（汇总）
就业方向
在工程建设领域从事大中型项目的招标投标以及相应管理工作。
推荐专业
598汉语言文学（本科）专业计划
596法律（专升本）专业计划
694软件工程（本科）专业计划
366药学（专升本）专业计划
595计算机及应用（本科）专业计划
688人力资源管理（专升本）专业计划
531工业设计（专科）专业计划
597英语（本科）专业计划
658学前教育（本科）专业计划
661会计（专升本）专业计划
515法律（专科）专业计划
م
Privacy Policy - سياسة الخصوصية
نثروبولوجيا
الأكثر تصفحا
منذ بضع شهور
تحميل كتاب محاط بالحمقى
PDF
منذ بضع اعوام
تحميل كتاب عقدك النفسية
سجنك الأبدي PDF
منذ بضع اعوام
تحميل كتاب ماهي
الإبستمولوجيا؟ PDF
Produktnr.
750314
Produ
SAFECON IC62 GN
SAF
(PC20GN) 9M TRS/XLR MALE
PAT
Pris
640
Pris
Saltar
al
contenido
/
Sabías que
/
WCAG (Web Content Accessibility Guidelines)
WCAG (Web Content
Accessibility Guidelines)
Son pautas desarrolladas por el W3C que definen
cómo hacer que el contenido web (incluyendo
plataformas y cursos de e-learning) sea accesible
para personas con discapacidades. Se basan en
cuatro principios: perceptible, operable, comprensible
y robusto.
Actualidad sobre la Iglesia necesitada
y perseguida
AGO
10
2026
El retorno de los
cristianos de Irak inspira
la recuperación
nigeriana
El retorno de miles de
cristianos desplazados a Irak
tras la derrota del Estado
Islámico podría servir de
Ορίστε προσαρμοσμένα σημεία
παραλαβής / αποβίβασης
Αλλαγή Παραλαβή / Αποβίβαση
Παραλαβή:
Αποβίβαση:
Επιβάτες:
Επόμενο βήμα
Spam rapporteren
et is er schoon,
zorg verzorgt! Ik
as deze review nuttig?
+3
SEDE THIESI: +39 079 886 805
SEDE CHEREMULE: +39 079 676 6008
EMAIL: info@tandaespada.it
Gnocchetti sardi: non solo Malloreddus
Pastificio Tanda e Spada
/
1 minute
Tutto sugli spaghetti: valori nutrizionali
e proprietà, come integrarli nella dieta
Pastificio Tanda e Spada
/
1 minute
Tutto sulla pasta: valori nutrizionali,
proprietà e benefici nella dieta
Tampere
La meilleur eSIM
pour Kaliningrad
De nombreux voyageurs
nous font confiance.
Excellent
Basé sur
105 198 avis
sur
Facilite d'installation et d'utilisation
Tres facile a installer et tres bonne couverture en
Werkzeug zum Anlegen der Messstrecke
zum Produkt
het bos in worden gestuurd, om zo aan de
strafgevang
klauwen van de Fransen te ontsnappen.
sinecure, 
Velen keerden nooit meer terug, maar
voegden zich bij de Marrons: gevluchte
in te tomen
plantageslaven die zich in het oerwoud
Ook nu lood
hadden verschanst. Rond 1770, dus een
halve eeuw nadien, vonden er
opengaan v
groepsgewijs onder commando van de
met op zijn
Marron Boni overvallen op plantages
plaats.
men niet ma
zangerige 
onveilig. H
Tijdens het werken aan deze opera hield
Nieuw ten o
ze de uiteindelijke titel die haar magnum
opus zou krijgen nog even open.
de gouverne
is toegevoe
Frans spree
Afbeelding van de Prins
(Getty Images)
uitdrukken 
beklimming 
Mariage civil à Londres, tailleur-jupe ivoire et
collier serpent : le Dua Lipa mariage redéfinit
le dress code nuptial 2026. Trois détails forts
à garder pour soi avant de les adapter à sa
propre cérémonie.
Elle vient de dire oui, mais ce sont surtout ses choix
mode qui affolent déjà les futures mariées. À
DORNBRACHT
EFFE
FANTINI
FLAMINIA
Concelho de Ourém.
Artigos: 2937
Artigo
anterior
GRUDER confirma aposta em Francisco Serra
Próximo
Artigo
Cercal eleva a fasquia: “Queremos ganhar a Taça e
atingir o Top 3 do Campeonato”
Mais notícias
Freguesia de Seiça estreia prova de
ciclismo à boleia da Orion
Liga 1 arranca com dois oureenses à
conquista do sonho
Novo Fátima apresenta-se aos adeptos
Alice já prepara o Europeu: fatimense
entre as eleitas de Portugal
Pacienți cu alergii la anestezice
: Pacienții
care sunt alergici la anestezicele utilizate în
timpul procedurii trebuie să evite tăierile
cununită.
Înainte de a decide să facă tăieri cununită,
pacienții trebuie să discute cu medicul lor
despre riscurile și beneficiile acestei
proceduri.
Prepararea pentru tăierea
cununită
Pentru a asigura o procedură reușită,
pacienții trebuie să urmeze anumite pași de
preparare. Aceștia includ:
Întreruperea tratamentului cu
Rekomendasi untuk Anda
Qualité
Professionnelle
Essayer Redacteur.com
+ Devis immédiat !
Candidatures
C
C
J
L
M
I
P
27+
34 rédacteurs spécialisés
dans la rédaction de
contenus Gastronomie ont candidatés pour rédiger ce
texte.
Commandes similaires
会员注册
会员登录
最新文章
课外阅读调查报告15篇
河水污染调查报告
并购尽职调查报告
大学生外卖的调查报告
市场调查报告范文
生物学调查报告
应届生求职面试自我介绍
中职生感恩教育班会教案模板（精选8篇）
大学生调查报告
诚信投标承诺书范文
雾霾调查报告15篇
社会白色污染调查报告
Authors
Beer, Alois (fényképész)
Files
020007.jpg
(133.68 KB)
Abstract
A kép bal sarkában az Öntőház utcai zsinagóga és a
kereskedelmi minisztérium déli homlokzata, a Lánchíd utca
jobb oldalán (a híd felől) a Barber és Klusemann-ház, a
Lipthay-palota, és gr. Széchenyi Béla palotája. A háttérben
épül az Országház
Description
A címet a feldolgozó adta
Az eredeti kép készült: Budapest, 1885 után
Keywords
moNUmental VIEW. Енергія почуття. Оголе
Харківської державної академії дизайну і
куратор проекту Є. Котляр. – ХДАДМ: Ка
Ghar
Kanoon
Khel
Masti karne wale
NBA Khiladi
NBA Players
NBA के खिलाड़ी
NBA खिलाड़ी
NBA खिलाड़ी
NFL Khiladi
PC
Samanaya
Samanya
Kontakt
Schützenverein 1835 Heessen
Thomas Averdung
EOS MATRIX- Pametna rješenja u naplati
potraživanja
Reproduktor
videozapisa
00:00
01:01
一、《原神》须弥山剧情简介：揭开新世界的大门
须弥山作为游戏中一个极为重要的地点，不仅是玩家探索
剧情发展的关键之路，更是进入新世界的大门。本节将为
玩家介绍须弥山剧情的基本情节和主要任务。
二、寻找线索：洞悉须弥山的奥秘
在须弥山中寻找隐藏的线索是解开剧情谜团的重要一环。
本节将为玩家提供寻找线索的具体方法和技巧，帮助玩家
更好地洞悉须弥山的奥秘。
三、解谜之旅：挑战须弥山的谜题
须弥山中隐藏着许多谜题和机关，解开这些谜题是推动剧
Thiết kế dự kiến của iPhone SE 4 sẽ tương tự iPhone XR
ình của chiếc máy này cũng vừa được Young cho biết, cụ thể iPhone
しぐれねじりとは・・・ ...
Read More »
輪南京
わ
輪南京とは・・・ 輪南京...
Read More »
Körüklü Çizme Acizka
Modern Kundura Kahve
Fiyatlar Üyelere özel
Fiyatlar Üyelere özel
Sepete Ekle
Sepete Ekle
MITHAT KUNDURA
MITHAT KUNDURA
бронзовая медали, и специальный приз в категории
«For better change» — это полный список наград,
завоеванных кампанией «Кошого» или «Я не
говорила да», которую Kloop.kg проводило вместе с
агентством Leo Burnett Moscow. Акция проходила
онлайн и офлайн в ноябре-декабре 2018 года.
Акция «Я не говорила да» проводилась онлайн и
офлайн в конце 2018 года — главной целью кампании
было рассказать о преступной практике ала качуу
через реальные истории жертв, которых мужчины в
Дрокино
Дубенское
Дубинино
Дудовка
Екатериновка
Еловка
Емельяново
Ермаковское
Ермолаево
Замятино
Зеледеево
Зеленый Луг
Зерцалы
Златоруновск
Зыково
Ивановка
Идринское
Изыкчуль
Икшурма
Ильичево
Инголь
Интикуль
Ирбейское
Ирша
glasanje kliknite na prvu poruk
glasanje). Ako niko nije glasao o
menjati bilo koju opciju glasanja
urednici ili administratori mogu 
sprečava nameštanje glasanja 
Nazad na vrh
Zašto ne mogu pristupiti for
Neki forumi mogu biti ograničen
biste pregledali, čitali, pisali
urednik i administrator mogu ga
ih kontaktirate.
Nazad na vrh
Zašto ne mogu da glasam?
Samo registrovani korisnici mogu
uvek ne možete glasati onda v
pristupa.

• **WORK ORDER**
Where a line of the records has the string "glasanja", copy that line.

• **THE ANSWER**
menjati bilo koju opciju glasanja
sprečava nameštanje glasanja 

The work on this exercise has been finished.